:: Excerpt ::
Schafik Jorge Handal

100th Anniversary of the Death of Karl Marx

Speech by Schafik Jorge Handal at the Marx Centenary Conference

 


Date: April 11-16, 1983
Location: International Scientific Conference, East Berlin.
Translation: Intercontinental Press
Transcription/Markup: Reynaldo Contreras


 

Dear Comrades and Friends:

The Farabundo Martí National Liberation Front and the Communist Party of El Salvador, which forms part of the FMLN, wish to thank the Socialist Unity Party of Germany and Comrade Erich Honecker in particular for inviting us to participate in this worldwide homage to Karl Marx.

We want to express our appreciation to all the organizations and peoples represented here for the solidarity they are providing to the struggle of the Salvadorian people, who are advancing toward victory with the broadest international support.

Everything we have heard here — as if further arguments were necessary — refutes the claim that the thought of Marx the genius and his continuator Lenin, no less a genius, is dead or has been reduced in influence.

If in certain countries the ideas of Marxism-Leninism have lost ground in workers movements that have become reformist, this is above all the responsibility of the workers party, which at a certain point failed to comply with the day-to-day task of bringing scientific socialism to the labor movement and the entire working people, thus losing the ideological battle to the bourgeoisie, at least temporarily.

The fact is that this elementary task of the party of socialism can only be carried out — under capitalist conditions — by promoting the revolutionary struggle of the workers, aimed at the fundamental and unrenounceable objective of the conquest of power. Without this, socialism is impossible.

The conquest of power by the proletariat in order to put an end to capitalism cannot be brought about by voting or by electoral maneuvers. Without deprecating, of course, the useful contributions participating in elections can make to the cause of revolution, it is necessary to go back to Marx in order to underscore the fact that the main role in the development of the revolutionary process and its victorious culmination is played by revolutionary violence — the “midwife of history,” as Marx called it.

We speak of revolutionary violence in its broadest and deepest sense, without reducing the notion to armed struggle, which is one of its forms. the “rare and precious possibility” of the peaceful road can only take shape within the framework of a conjuncture set up through the development and spread of revolutionary violence at the national and/or international levels. This truth of Marx on the indispensable role of revolutionary violence has been confirmed a thousands times over, as we know, through action as well as through omission.

Marx discovered that revolution is an objective law of social progress. Taking advantage of this law in order to advance toward socialism calls for clarity and revolutionary qualities. Lenin brought to its full development Marx’s idea regarding the role of the subjective factor in the revolutionary process — that is, the decisive role of the party of the revolution, of the correctness of its line and tactics, and of its ability to apply these and take revolutionary initiatives.

:: Extracted data ::
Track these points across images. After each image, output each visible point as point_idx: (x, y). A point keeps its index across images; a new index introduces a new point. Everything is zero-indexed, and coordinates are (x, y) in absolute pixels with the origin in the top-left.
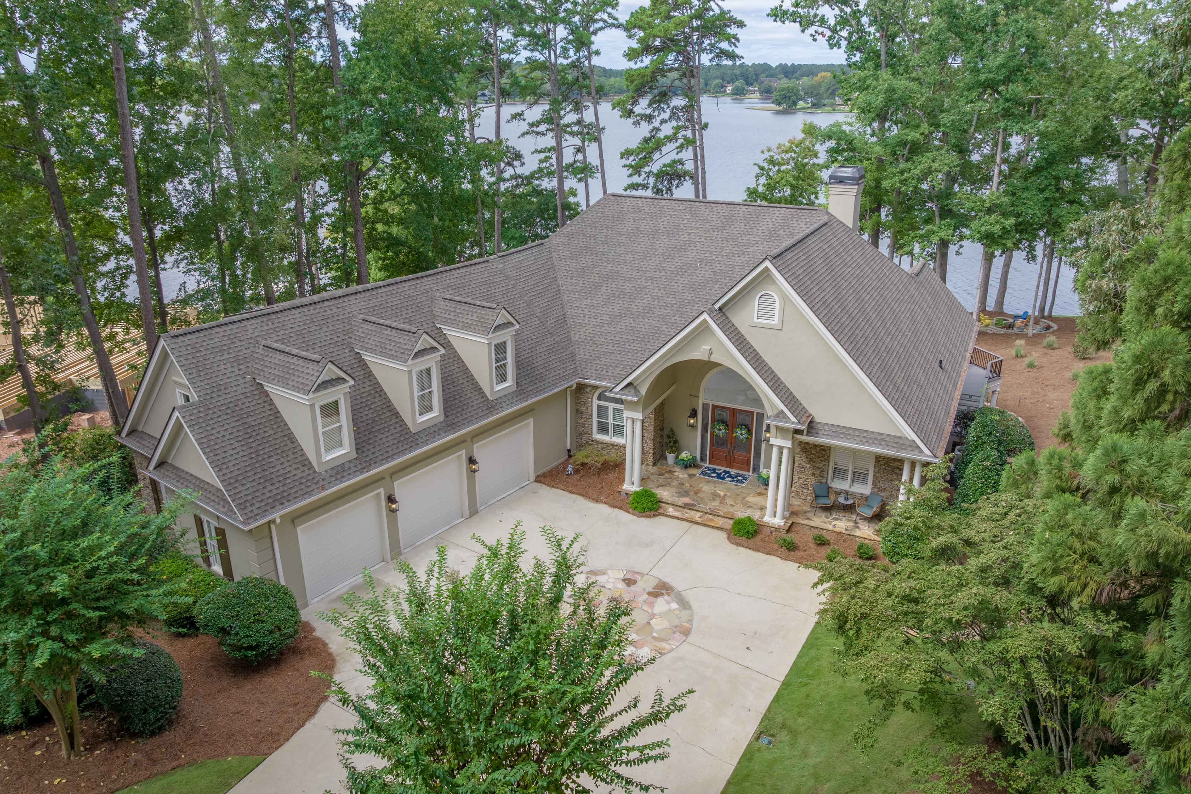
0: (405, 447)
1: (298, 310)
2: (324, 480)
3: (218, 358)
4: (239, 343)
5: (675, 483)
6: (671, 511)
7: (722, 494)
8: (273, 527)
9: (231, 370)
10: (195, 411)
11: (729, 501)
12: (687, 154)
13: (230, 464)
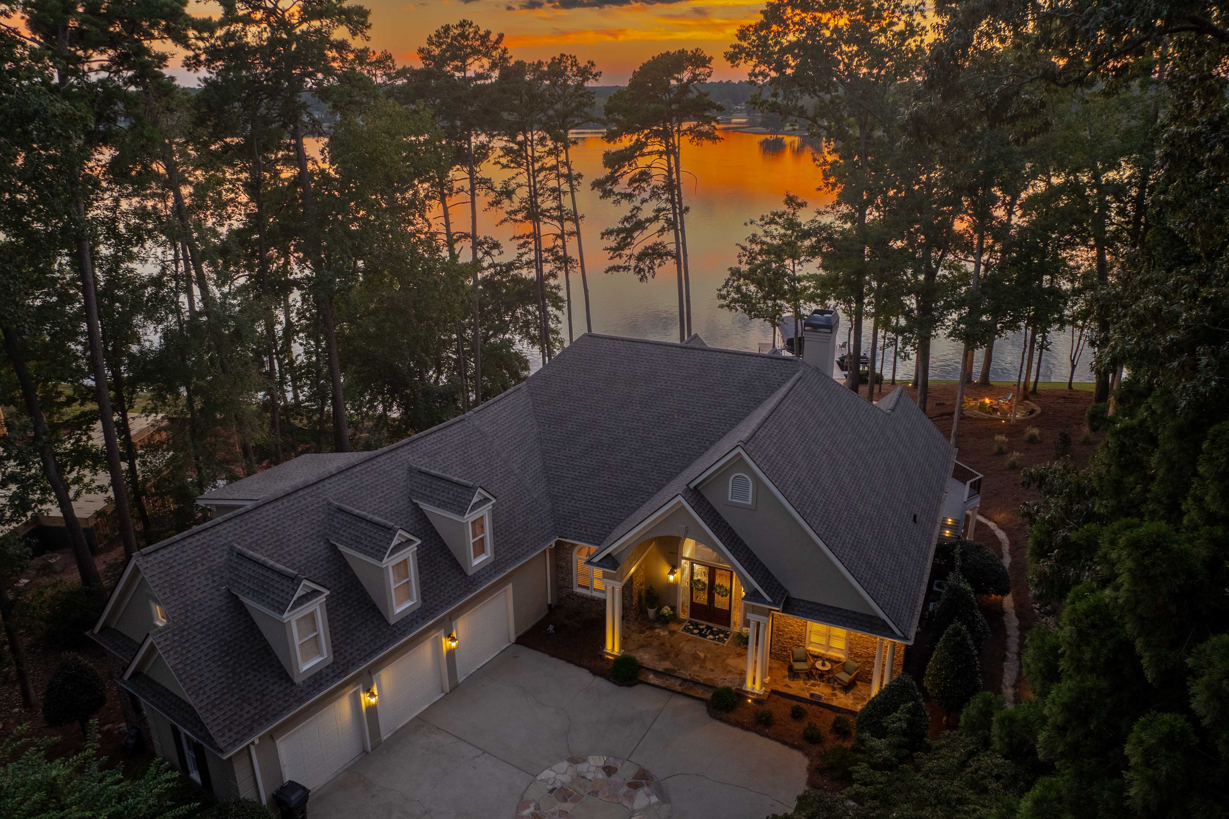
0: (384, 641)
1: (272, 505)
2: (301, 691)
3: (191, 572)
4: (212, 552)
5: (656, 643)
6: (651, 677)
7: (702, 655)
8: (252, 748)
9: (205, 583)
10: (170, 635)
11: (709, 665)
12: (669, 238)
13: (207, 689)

==

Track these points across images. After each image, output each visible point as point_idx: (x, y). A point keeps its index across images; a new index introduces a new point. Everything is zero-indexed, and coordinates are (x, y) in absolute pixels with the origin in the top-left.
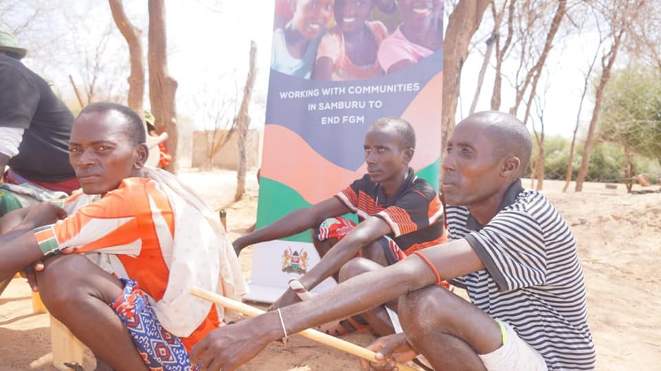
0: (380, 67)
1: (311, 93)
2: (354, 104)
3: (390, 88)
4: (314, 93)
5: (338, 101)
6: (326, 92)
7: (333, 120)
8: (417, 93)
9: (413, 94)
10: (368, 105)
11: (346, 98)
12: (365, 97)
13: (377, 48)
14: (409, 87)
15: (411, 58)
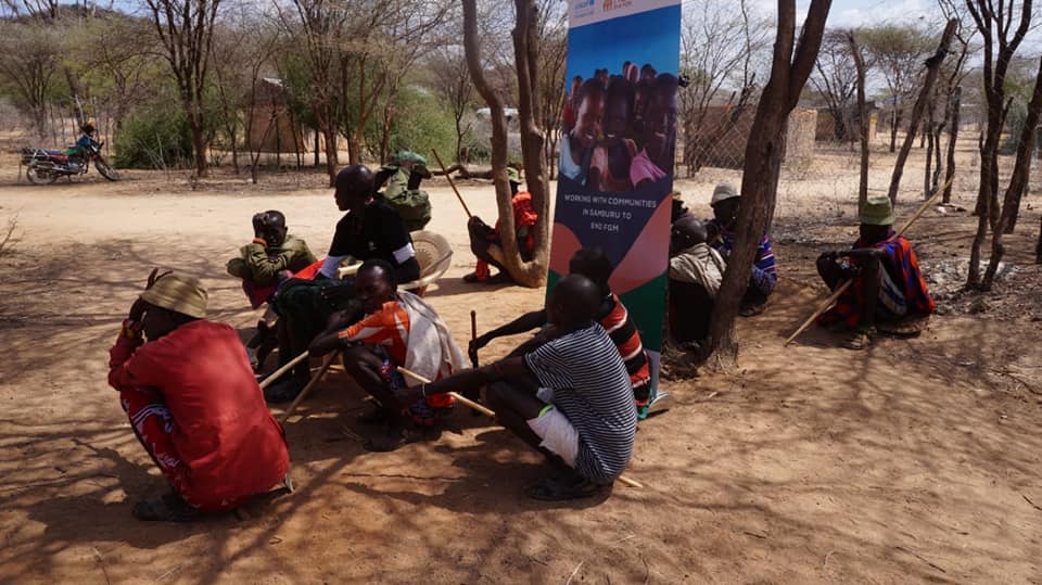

---

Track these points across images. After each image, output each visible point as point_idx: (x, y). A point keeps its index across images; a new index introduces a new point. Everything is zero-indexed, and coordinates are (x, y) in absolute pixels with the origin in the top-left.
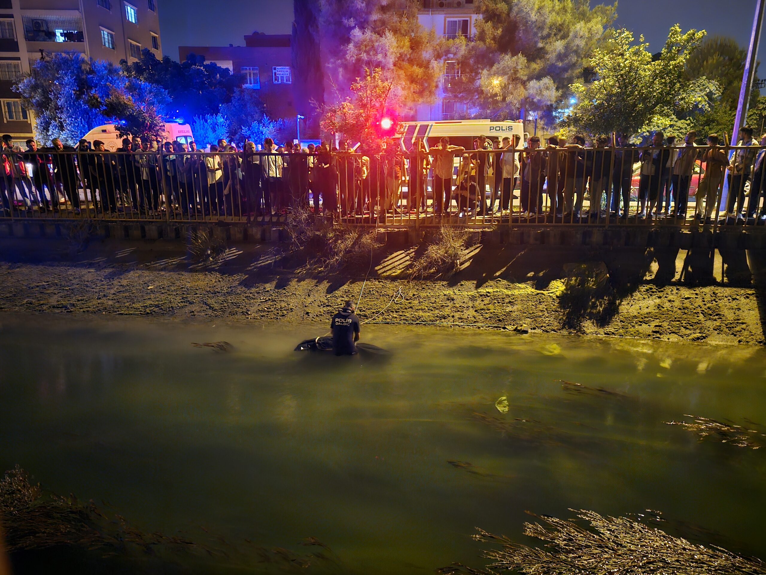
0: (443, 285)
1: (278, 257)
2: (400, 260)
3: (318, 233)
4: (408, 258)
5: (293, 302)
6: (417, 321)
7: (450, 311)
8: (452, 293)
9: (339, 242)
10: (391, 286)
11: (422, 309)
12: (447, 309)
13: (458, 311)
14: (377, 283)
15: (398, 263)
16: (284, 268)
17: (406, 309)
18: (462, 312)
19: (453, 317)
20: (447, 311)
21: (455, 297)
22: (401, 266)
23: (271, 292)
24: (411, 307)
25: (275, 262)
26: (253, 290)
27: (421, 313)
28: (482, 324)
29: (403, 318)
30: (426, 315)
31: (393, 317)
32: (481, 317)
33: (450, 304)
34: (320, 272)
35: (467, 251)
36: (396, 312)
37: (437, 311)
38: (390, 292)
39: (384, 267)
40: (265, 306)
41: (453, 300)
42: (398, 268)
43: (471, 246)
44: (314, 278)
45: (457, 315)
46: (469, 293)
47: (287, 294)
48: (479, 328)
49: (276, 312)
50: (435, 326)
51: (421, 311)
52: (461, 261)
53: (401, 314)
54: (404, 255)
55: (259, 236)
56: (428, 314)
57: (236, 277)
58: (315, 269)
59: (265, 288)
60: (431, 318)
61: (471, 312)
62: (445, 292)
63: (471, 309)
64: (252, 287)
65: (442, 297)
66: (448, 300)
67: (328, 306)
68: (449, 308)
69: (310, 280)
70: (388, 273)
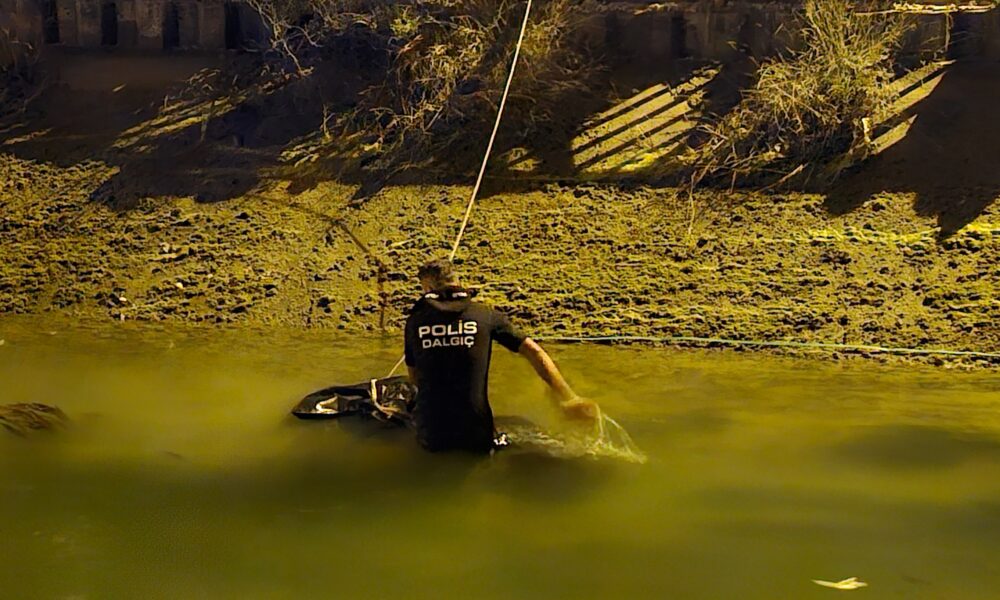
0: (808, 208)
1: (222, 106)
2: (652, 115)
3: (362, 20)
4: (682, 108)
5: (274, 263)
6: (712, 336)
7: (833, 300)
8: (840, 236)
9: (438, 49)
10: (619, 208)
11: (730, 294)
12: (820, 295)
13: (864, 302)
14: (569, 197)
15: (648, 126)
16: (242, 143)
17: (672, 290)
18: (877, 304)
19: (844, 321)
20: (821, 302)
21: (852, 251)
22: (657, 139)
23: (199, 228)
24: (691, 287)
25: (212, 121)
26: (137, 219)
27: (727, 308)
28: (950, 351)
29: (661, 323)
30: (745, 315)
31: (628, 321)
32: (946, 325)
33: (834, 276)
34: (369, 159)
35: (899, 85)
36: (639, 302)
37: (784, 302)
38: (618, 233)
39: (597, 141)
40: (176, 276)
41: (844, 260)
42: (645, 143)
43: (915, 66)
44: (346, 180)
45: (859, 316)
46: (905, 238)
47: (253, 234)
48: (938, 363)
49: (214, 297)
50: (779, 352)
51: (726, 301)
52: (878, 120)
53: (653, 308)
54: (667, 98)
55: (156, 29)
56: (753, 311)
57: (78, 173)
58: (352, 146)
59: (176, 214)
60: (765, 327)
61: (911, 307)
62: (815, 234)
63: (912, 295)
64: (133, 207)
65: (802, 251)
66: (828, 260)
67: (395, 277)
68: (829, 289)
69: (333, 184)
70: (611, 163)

:: Task description ::
Output the stretch of the Marx centenary speech from "We want to express" through "at least temporarily.", copied word for word. Only the text is to be used here; the records play no part.

:: Solution for this exercise ::
We want to express our appreciation to all the organizations and peoples represented here for the solidarity they are providing to the struggle of the Salvadorian people, who are advancing toward victory with the broadest international support.

Everything we have heard here — as if further arguments were necessary — refutes the claim that the thought of Marx the genius and his continuator Lenin, no less a genius, is dead or has been reduced in influence.

If in certain countries the ideas of Marxism-Leninism have lost ground in workers movements that have become reformist, this is above all the responsibility of the workers party, which at a certain point failed to comply with the day-to-day task of bringing scientific socialism to the labor movement and the entire working people, thus losing the ideological battle to the bourgeoisie, at least temporarily.